Complete Genome Sequence of a Novel Human Gammapapillomavirus Isolated from Skin.

A novel human papillomavirus (HPV ICB1) was fully characterized from a skin swab by using a sensitive degenerate PCR protocol combined with next-generation sequencing. The L1 open reading frame of HPV ICB1 shares 70.54% nucleotide homology with its closest relative, HPV164, and thus constitutes a novel human gammapapillomavirus.

GENOME ANNOUNCEMENT

Human papillomaviruses (HPVs) are nonenveloped double-stranded DNA viruses approximately 8 kb in size with an epithelial tropism. HPVs colonize normal skin and mucosa and can induce cutaneous and mucosal lesions (1–4). The L1 gene is well conserved among the papillomaviruses, and thus, it is used for taxonomic classification (5, 6). Here, we report the complete genome sequence of a novel HPV type isolated from a skin swab from a healthy individual.
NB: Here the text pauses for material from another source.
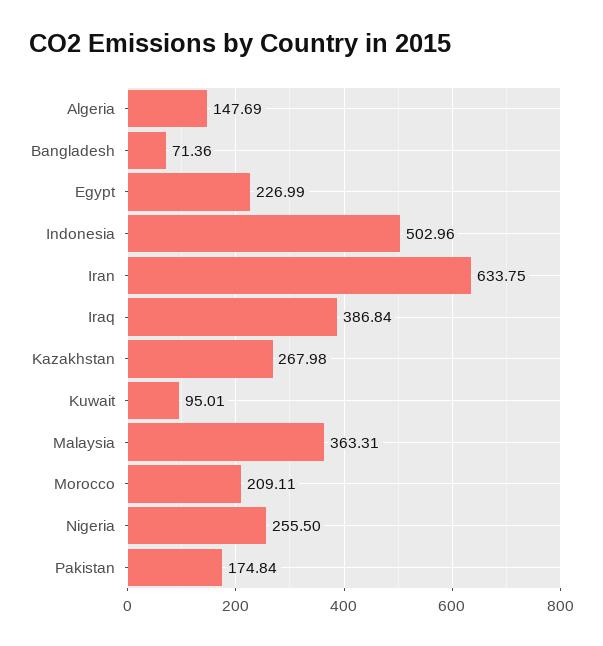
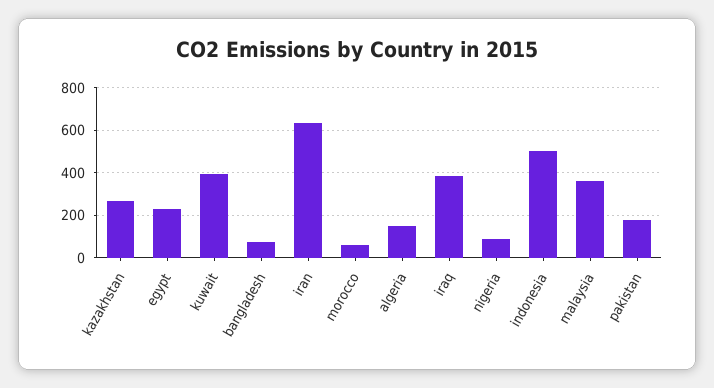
Kuwait: 95.01 -> 400
Morocco: 209.11 -> 50
Nigeria: 255.5 -> 100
Degenerate PCR primers (7) were used to screen a cohort of skin samples. The amplicons were purified, pooled, and sequenced by next-generation sequencing (NGS) using the NEBNext Ultra DNA library prep kit and MiSeq reagent kit version 2 (Illumina). NGS analysis revealed the presence of a sequence of approximately 205 bp from a putative new HPV.
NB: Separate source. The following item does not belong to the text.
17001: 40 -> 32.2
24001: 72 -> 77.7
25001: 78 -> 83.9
The complete viral genome of a new HPV type (HPV ICB1, 7,233 bp), with a G+C content of 38.09%, was obtained by DNA amplification using multiply primed rolling circle amplification (RCA) according to the manufacturer’s instructions (illustra TempliPhi 100 amplification kit; GE Healthcare, USA). RCA was combined with long-range PCR (LA Taq polymerase; TaKaRa Bio, Japan) performed with outward-directed primers specific for the putative new HPV (forward primer, 5′-CATTTTGCTCATCATCACATGGCC-3′; reverse primer, 5′-CTGGTGACTGTCCTCCTATCC-3′). An amplicon of approximately 8 kb in size was cloned in the pCR-XL-TOPO vector using the TOPO-XL PCR cloning kit (Invitrogen, USA) and sequenced by a primer walking strategy (GATC Biotech, Germany). The sequence was validated using a proofreading polymerase, followed by Sanger sequencing.
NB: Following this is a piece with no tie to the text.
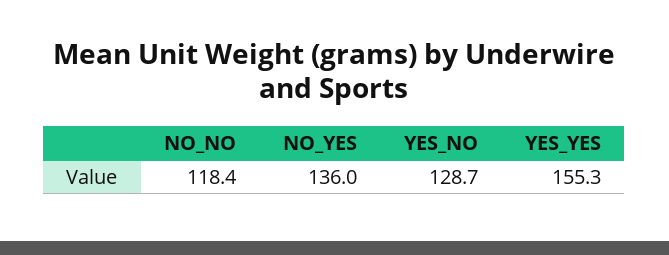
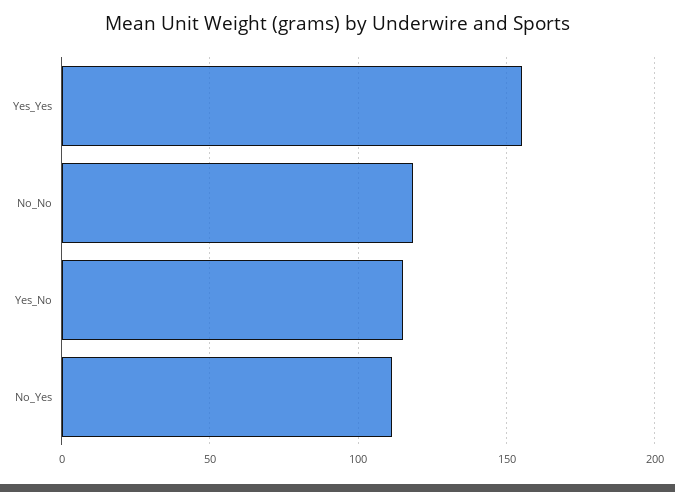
NO_YES: 136 -> 110
YES_NO: 128.7 -> 115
HPV L1 sequences that share less than 90% sequence similarity to the closest papillomavirus type are traditionally considered to be distinct HPV types (5, 8). The L1 open reading frame (ORF) of HPV ICB1 showed 70.54% nucleotide homology (9) with its closest HPV type, HPV164, belonging to species gamma-8 (GenBank accession no. JX413106). In addition, according to a BLASTn search, the overall nucleotide homology between HPV ICB1 and HPV119 (gamma-8; GenBank accession no. GQ845441) was 69%. Analysis of the HPV ICB1 genome showed the presence of five early (E1, E2, E4, E6, and E7) and two late (L1 and L2) ORFs. The E5 ORF was absent. The long control region between L1 and E6 has a length of 514 bp and contains the TATA box (TATAAA), one polyadenylation site (AATAAA) for L1 and L2 transcripts, and four consensus palindromic E2-binding sites (ACC-N6-GGT). Like all HPV types, E6 and E7 have zinc-binding domains [CxxC(x)29CxxC] containing two and one zinc-binding domains, respectively. In addition, E7 contains an LxSxE retinoblastoma (RB)-binding motif (10). Analysis of the E1 ORF revealed the presence of a putative ATP-binding site of the ATP-dependent helicase, a GPPDTGKS motif (11). Moreover, two cyclin interaction RXL motifs (10, 11) have been localized in the E1 protein. In conclusion, analysis of the complete nucleotide sequence showed that HPV ICB1 shares the features of other known gammapapillomaviruses.

Accession number(s).

The complete genome sequence of HPV ICB1 is available in GenBank under the accession number MF356498.